The Consumer Financial Production Bureau (CFPB) has taken action against Dwolla due to its engagement in deceptive trade practices.
The online payment platform has been accused of deceiving consumers about its data security practices and the safety of its online system. The CFPB has ordered Dwolla to fix its security protocol in addition to paying a $100,000 penalty.
"Consumers entrust digital payment companies with significant amounts of sensitive personal information," CFPB Director Richard Cordray said in a statement. "With data breaches becoming commonplace and more consumers using these online payment systems, the risk to consumers is growing. It is crucial that companies put systems in place to protect this information and accurately inform consumers about their data security practices."
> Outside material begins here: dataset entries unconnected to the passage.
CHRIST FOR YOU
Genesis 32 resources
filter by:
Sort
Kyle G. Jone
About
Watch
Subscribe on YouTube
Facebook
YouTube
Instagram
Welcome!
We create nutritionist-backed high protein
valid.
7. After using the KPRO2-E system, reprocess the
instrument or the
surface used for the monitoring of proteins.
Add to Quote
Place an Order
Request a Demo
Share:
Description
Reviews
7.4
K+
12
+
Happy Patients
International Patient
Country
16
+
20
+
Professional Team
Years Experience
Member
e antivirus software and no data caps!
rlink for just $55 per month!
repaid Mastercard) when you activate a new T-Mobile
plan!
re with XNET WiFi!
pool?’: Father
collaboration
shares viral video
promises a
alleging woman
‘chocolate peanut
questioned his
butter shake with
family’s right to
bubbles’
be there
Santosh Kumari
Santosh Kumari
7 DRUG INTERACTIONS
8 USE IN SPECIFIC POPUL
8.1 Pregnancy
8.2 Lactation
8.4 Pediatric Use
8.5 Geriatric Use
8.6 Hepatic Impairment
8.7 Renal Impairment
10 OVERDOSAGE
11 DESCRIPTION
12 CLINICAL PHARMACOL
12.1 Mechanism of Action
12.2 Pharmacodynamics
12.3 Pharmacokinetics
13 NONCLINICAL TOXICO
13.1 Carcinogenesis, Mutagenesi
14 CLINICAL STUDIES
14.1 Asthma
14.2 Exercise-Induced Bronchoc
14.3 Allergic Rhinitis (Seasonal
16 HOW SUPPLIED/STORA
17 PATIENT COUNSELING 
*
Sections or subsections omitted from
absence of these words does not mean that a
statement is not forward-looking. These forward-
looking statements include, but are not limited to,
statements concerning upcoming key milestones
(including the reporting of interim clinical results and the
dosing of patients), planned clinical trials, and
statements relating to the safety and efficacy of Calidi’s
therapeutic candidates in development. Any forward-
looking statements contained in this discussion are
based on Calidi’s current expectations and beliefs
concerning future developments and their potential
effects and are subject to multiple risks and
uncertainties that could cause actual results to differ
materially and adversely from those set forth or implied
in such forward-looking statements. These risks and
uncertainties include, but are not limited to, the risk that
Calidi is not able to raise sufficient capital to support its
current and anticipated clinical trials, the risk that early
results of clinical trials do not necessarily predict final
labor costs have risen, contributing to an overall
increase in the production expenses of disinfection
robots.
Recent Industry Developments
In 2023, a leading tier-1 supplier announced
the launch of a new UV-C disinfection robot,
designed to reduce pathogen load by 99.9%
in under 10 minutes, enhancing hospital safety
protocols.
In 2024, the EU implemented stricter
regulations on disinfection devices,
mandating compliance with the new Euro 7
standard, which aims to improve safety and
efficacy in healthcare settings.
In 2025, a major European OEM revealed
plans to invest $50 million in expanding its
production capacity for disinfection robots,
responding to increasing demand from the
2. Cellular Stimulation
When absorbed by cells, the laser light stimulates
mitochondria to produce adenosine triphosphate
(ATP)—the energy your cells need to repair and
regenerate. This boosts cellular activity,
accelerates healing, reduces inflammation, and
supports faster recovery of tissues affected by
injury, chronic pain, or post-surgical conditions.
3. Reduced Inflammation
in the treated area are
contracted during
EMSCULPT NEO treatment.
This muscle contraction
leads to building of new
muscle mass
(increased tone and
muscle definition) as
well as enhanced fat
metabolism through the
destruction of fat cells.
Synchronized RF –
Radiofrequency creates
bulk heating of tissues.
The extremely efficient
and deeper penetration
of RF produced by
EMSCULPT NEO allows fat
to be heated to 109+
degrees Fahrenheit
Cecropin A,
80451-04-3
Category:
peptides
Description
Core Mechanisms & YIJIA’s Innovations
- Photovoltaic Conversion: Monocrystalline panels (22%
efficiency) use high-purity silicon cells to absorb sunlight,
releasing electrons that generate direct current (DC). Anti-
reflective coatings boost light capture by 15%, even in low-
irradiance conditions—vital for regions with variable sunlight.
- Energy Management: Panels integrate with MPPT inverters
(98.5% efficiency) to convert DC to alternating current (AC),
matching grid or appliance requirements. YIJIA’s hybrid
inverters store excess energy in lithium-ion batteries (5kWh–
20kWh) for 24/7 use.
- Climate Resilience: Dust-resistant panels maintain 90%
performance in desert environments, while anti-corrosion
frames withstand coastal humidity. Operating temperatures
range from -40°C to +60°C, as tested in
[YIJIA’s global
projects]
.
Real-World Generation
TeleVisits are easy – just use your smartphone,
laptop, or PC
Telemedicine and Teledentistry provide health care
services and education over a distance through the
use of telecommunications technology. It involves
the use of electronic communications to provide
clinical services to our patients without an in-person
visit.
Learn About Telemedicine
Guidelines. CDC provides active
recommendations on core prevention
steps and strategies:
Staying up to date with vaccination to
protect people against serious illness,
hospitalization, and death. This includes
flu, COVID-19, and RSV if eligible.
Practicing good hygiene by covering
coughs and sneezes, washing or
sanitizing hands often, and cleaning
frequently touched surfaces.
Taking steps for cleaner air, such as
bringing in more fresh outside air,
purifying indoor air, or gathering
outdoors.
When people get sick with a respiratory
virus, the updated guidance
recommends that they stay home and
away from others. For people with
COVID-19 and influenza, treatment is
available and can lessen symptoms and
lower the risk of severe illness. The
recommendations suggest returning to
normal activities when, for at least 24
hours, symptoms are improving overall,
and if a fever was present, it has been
As of May 2015, Dwolla had more than 650,000 users. To register, consumers provided sensitive information such as addresses, dates of birth, Social Security numbers, passwords, and bank account numbers. The company claimed to protect consumer data from breach with safe and secure transactions.
However, the company's data-security practices did not match its claims. The CFPB asserts that the company falsely claimed that its practices exceeded industry security standards and that its information was securely encrypted and stored. Neither of these statements were true.
As part of the enforcement action, Dwolla must stop misrepresenting its data security practices, train employees properly, and fix security flaws. The $100,000 penalty will be paid to the CFPB's Civil Penalty Fund.